[Click here] for all of Probaway’s EBOLA Posts arranged by date. The recent posts will be at the top.
My friends were discussing the Ebola epidemic in West Africa, and I was bringing to the conversation some of my ideas for coping with it. There is a problem of talking about this subject because any response at all is thought of as hysterical. After all more people die here in America of almost any disease that has a name than have died of Ebola. So far there has only been one death, Duncan, and he wasn’t admitted into the hospital until he was deathly sick. Had he been admitted two days earlier when he first came to the Emergency ward, he probably would have been saved. Rehydration, both orally and intravenously, appears to be the critical factor for saving lives if it is begun as soon as symptoms appear.

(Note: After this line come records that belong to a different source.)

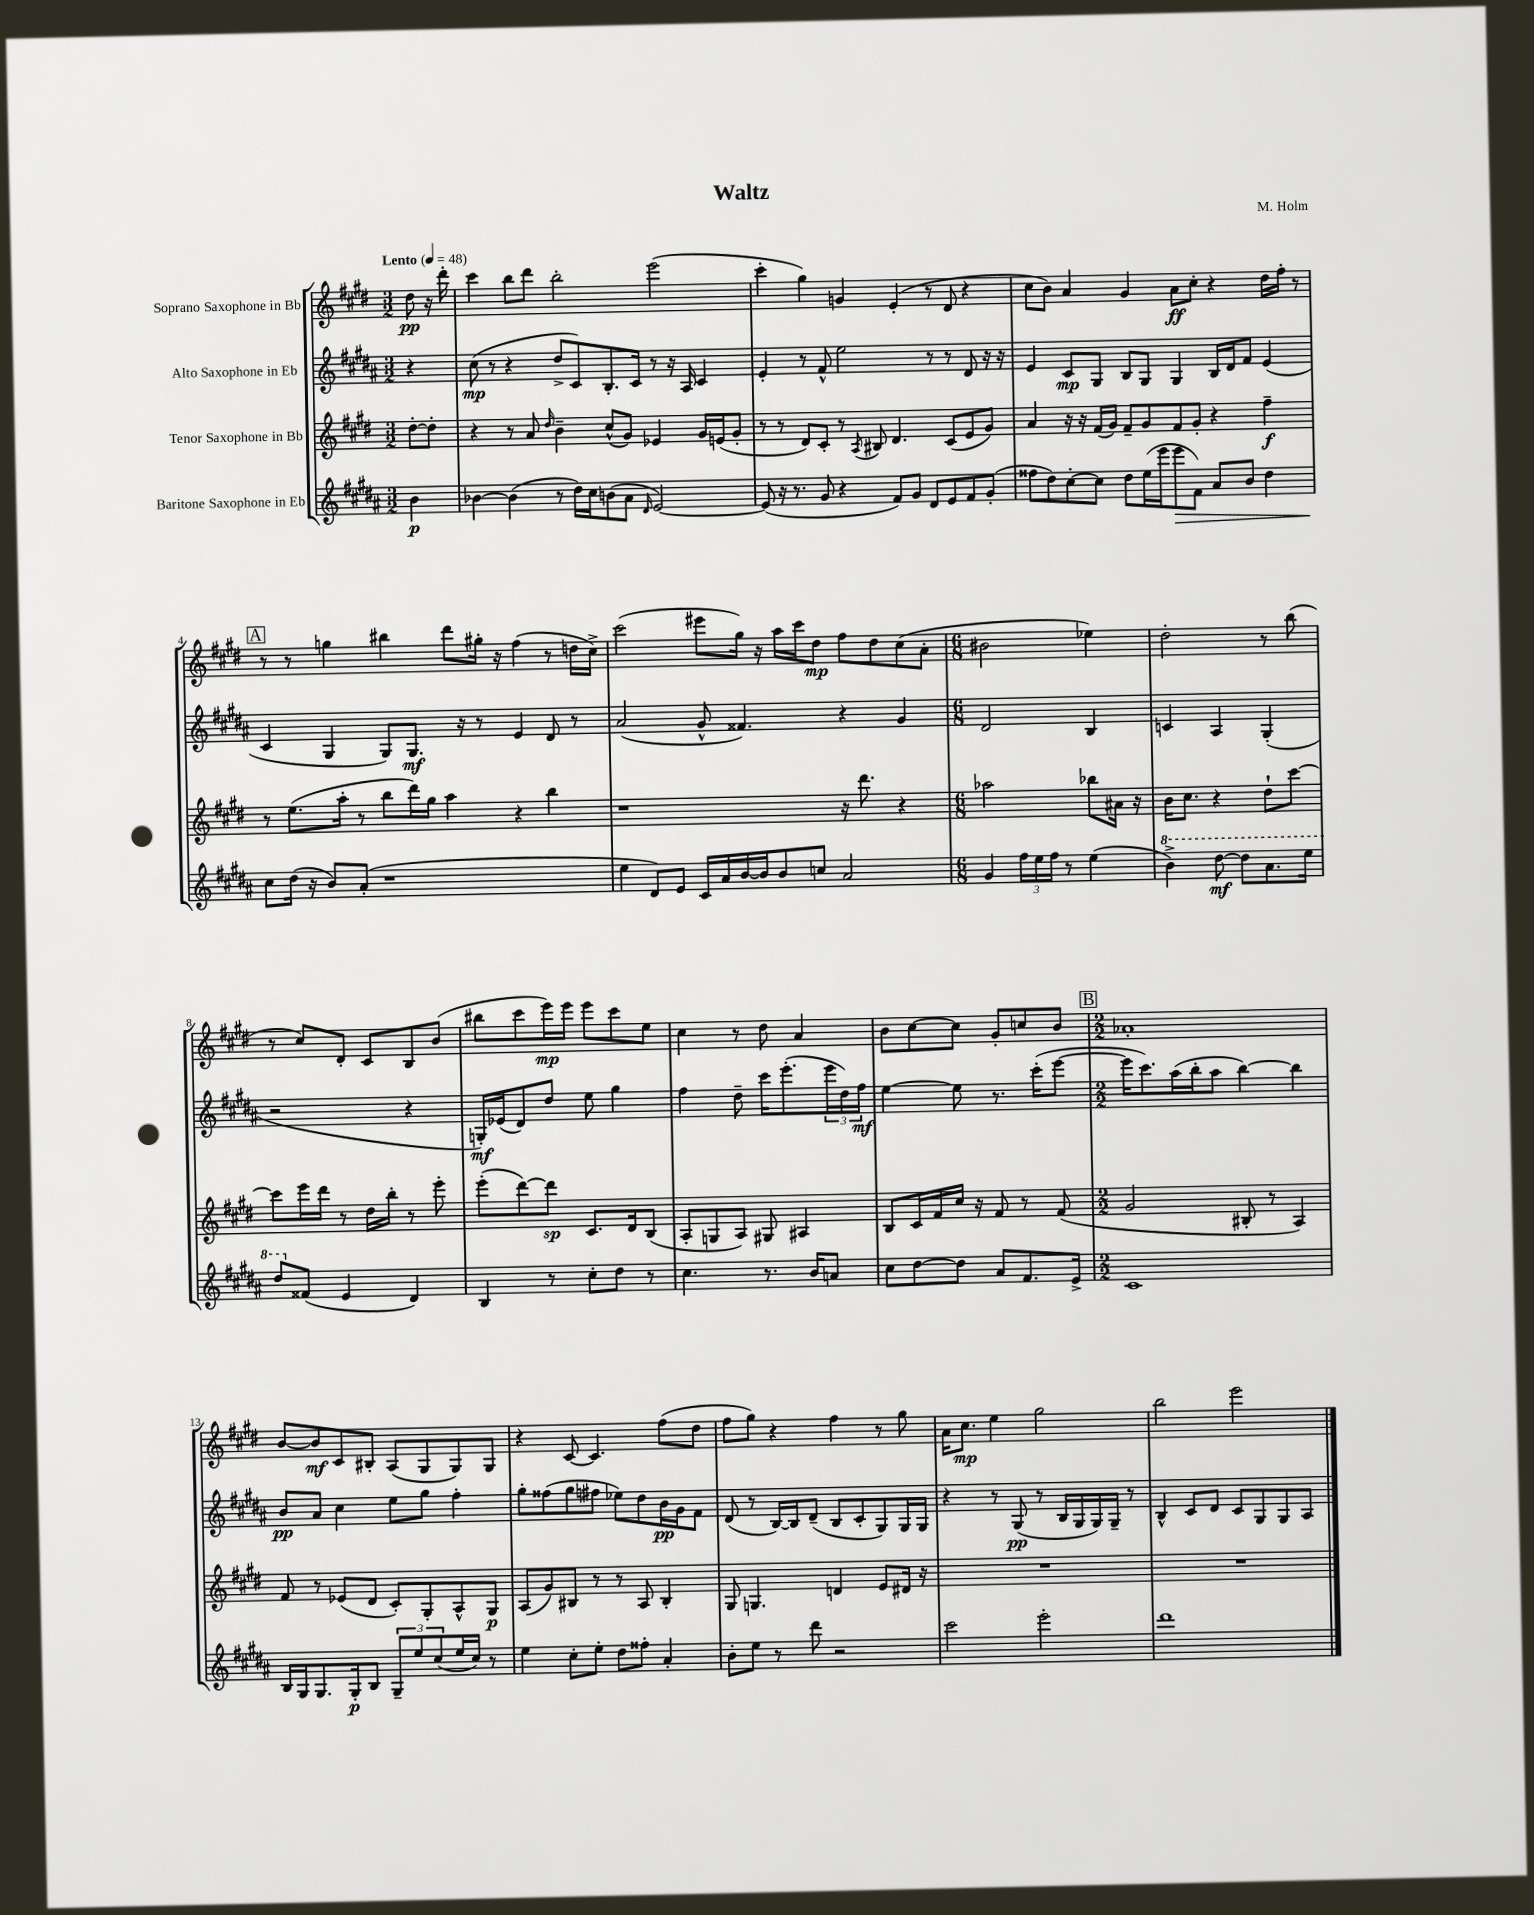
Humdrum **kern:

**kern	**kern	**kern	**kern
*staff4	*staff3	*staff2	*staff1
*clefG2	*clefG2	*clefG2	*clefG2
*k[f#c#g#d#a#]	*k[f#c#g#d#]	*k[f#c#g#d#a#]	*k[f#c#g#d#]
*M3/2	*M3/2	*M3/2	*M3/2
*MM48	*MM48	*MM48	*MM48
4b\	[8dd#'\L	4r	8dd#\
.	8dd#'\]J	.	16r
.	.	.	16ddd#'\
=	=	=	=
[4b-\	4r	(8cc#\	4ccc#\
.	.	8r	.
(4b-\]	8r	4r	8bb\L
.	8a/	.	8ddd#\J
.	16qqdd#/	.	.
8r	4b~\	8dd#^/L	2bb'\
16dd#\LL)	.	8c#/)	.
16cc#\J	.	.	.
(8b\	(8cc#^^/L	8.B'/	.
8a#\J	8g#/J)	.	.
.	.	16c#/Jk	.
16qqd#/	.	.	.
[2e/)	4e-/	8r	(2eee\
.	.	16r	.
.	.	16A#/	.
.	16g#/LL	4c#/	.
.	(16e/J	.	.
.	8g#'/J	.	.
=	=	=	=
(8e/]	8r	4e'/	4ccc#'\
16r	8r	.	.
8.r	.	.	.
.	8d#/L)	8r	4gg#\)
8g#/	8c#'/J	8f#^^/	.
4r	8r	2ee\	4g/
.	8qA/	.	.
.	8B#/	.	.
8f#/L)	4.d#/	.	(4e'/
8g#/J	.	.	.
8d#/L	.	8r	8r
8e/	(8c#/L	8r	8d#/
8f#/	8e/	8d#/	4r
(8g#'/J	8g#/J)	16r	.
.	.	16r	.
=	=	=	=
8ff##\L	4a/	4e/	8cc#\L
8dd#\)	.	.	8b\J)
[8cc#'\	16r	8c#/L	4a/
.	16r	.	.
8cc#\]J	(16f#/LL	8G#/J	.
.	16g#/JJ)	.	.
8dd#\L	8f#~/L	8B/L	4g#/
(16ee\L	8g#/	8G#/J	.
16eee\J	.	.	.
8eee\	8f#/	4G#/	8a\L
8f#\J)	8g#'/J	.	8cc#'\J
8a#/L	4r	16B/LL	4r
.	.	16d#/J	.
8b/J	.	8f#/J	.
4dd#\	4ff#~\	(4e/	16dd#\LL
.	.	.	16ff#'\JJ
.	.	.	8r
=	=	=	=
8cc#\L	8r	4c#/	8r
(16dd#\Jk	(8.ee\L	.	8r
16r	.	.	.
8b/L)	.	4G#/	4gg\
.	16aa'\Jk	.	.
(8a#'/J	8r	.	.
1r	8bb\L	8G#/L)	4bb#\
.	16ddd#\L)	8.G#/J	.
.	16gg#\JJ	.	.
.	4aa\	.	8ddd#\L
.	.	16r	.
.	.	8r	16gg#'\Jk
.	.	.	16r
.	4r	4e/	(4ff#\
.	4bb\	8d#/	8r
.	.	8r	16dd\LL
.	.	.	16cc#^\JJ)
=	=	=	=
4ee\	1r	(2a#/	(2ccc#\
8d#/L)	.	.	.
8e/J	.	.	.
16c#/LL	.	8g#^^/	8eee#\L
16a#/	.	.	.
[16b/	.	4.f##/)	16gg#\Jk)
16b/]J	.	.	16r
8b/	.	.	16aa\LL
.	.	.	16ccc#\J
8cc/J	.	.	8dd#\J
2a#/	16r	4r	8ff#\L
.	8.ddd#\	.	.
.	.	.	8dd#\
.	4r	4g#/	(8cc#\
.	.	.	8a'\J
=	=	=	=
*M6/8	*M6/8	*M6/8	*M6/8
4g#/	2aa-\	2d#/	2b#\
24ff#\LL	.	.	.
24ee\	.	.	.
24ff#\JJ	.	.	.
8r	.	.	.
(4ee\	8bb-\L	4B/	4ee-\)
.	16a#\Jk	.	.
.	16r	.	.
=	=	=	=
4bb^\)	16b\LK	4c/	2dd#'\
.	8.cc#\J	.	.
[8ddd#\	4r	4A#/	.
8ddd#\]L	.	.	.
8.aa#\	8dd#`\L	(4G#'/	8r
.	[8ccc#\J	.	(8bb\
16eee\Jk	.	.	.
=	=	=	=
8ddd#/L	8ccc#\]L	2r	8r
(8f##/J	16eee\L	.	8cc#/L)
.	16ddd#\JJ	.	.
4e/	8r	.	8d#'/J
.	16dd#\LL	.	8c#/L
.	16bb'\JJ	.	.
4d#/)	8r	4r	8B/
.	8eee'\	.	(8b/J
=	=	=	=
4B/	(8eee'\L	16G'/LL)	8bb#\L
.	.	(16e-/J	.
.	[8ddd#\)	8d#/)	8ccc#\
8r	8ddd#\]J	8dd#/J	16eee\L)
.	.	.	16eee\JJ
8cc#'\L	8.c#/L	8ee\	8eee\L
8dd#\J	.	4gg#\	8ccc#\
.	16d#/k	.	.
8r	(8B/J	.	8ee\J
=	=	=	=
4.cc#\	8A'/L	4ff#\	4cc#\
.	8G/	.	.
.	8A/J)	8dd#~\	8r
8.r	8G#/	16ccc#\LK	8dd#\
.	.	(8.eee'\	.
.	4A#/	.	4a/
16b/LK	.	.	.
8a/J	.	24eee\L	.
.	.	24dd#\)	.
.	.	24ff#\JJ	.
=	=	=	=
8cc#\L	8B/L	[4ee\	8b\L
[8dd#\	16c#/L	.	[8cc#\
.	16f#/	.	.
8dd#\]J	16cc#/JJ	8ee\]	8cc#\]J
.	16r	.	.
8a#/L	8f#/	8.r	8g#'/L
8.f#/	8r	.	8cc/
.	.	(16ccc#'\LK	.
.	(8f#/	[8eee\J	8b/J
16e^/Jk	.	.	.
=	=	=	=
*M2/2	*M2/2	*M2/2	*M2/2
1c#	2g#/	16eee\]LK	1a-'
.	.	8.ccc#\)	.
.	.	(16aa#\L	.
.	.	16bb'\J	.
.	.	8aa#\J	.
.	8B#'/	[4bb\)	.
.	8r	.	.
.	4A/)	4bb\]	.
=	=	=	=
16B/LL	8f#/	8b/L	[8b/L
16G#/J	.	.	.
8.G#/	8r	8a#/J	8b/]
.	(8e-/L	4cc#\	8c#/
16G#'/k	.	.	.
8B/J	8d#/J	.	8B#'/J
12G#~/L	8c#'/L)	8ee\L	(8A/L
12ee/	.	.	.
.	8G#'/	8gg#\J	8G#/
(12cc#/	.	.	.
16ee/L	8A^^/	4ff#'\	8G#/)
16cc#/JJ)	.	.	.
8r	8G#/J	.	8G#/J
=	=	=	=
4ee\	(8A/L	8gg#'\L	4r
.	8g#/)	(8ff##\	.
8cc#'\L	8B#/J	8gg#\	[8c#/
8ee'\J	8r	8ff#\J	4.c#/]
8dd#\L	8r	8ee-\L)	.
8ff##'\J	8A/	8dd#\	.
4a#'/	4B#'/	16b\L	(8ff#\L
.	.	16g#\J	.
.	.	8f#\J	8dd#\J
=	=	=	=
8b'\L	8G#/	(8d#/	8ff#\L
8ee\J	4.G/	8r	8gg#\J)
8r	.	[16B/LL)	4r
.	.	16B/]J	.
8ddd#\	.	(8d#~/J	.
2r	4d/	8B/L	4ff#\
.	.	8c#'/	.
.	8e/L	8G#/)	8r
.	16d#/Jk	16G#/L	8gg#\
.	16r	16G#/JJ	.
=	=	=	=
2ccc#\	1r	4r	16a\LK
.	.	.	8.cc#\J
.	.	8r	4ee\
.	.	(8G#/	.
2eee'\	.	8r	2gg#\
.	.	16B/LL	.
.	.	16G#/	.
.	.	16G#/)	.
.	.	16G#~/JJ	.
.	.	8r	.
=	=	=	=
1ddd#	1r	4B^^/	2bb\
.	.	8c#/L	.
.	.	8d#/J	.
.	.	8c#/L	2eee\
.	.	8G#/	.
.	.	8G#/	.
.	.	8A#/J	.
==	==	==	==
*-	*-	*-	*-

The problem that people worry about is contagion. The official reports have stressed that an Ebola victim can not spread the disease until they are feverish, violently sick, spewing vomit and diarrhea. That seemed unrealistically optimistic to me, and I got into a heated discussion last week, when one of my friends got adamant about the official CDC reports. However, since then it was reported, rather quietly, that the CDC has changed its policy minimally from it can not be communicated until the victim is violently sick to it is unlikely to transmit. Another subtlety is the official declaration that a person does not have Ebola if they don’t present symptoms by 21 days after possible encountering some Ebola fluids. That period of time was defined by them as meaning 99% will show symptoms before 21 days, but their own data suggests perhaps one per thousand may not exhibit symptoms for 28 days. Also, the data shows that men’s semen may carry testable particles of Ebola for 90 days. These may or may not be infectious, but why take a chance with something so deadly?
Disturbing facts come to the fore when discussing these things with people, especially about medical staff returning from obvious contact with Ebola victims. The examples of nurse Kaci Hickox and doctor Craig Spencer are disturbing, because the nurse has refused to cooperate with attempts to limit her interaction with the public. The doctor, upon returning from a West Africa tour of treating Ebola patients, had in fact contracted Ebola, but was traveling all over New York City right up to coming down with symptoms. He is reported to be doing well, but that is because he got to the hospital promptly on presentation of symptoms. However, some person he contacted who doesn’t know they have been exposed to Ebola might continue going to work, or school, on public transportation even though they were very sick. They might become a super-spreader.
How can we hope to cope with this situation? How can we be fair to these people who have risked their lives to save people in West Africa, and yet protect our people here at home? I first suggested using those radios that are sometimes attached to the ankles of probationary convicts, but this brought about a howl of disapproval. I am not too enthusiastic about that method either, so I suggested issuing cell phones to people coming from Ebola-stricken areas. They would be given the phones and informed that they would be tracked for two months, so if they did develop Ebola there would be some information on who they contacted and who would be at risk. Also, they would be issued a thermometer and contacted a few times per day to check their temperature and general condition. This could all be done for fifty dollars per person, so the expense wouldn’t be great. Cooperation should not be a problem because it is minimally invasive, just carry a cell phone which most people do anyway, also take one’s temperature daily, which many people do routinely. Apparently, those of us who carry cell phones are already being tracked, so this is nothing new.
Millions of phones and thermometers are available and only a few thousand would be needed to do this form of monitoring.
The problem at present is that if someone becomes a super-spreader there won’t be any way of warning those most at risk, and a general alarm will go out, and then there will be hysteria.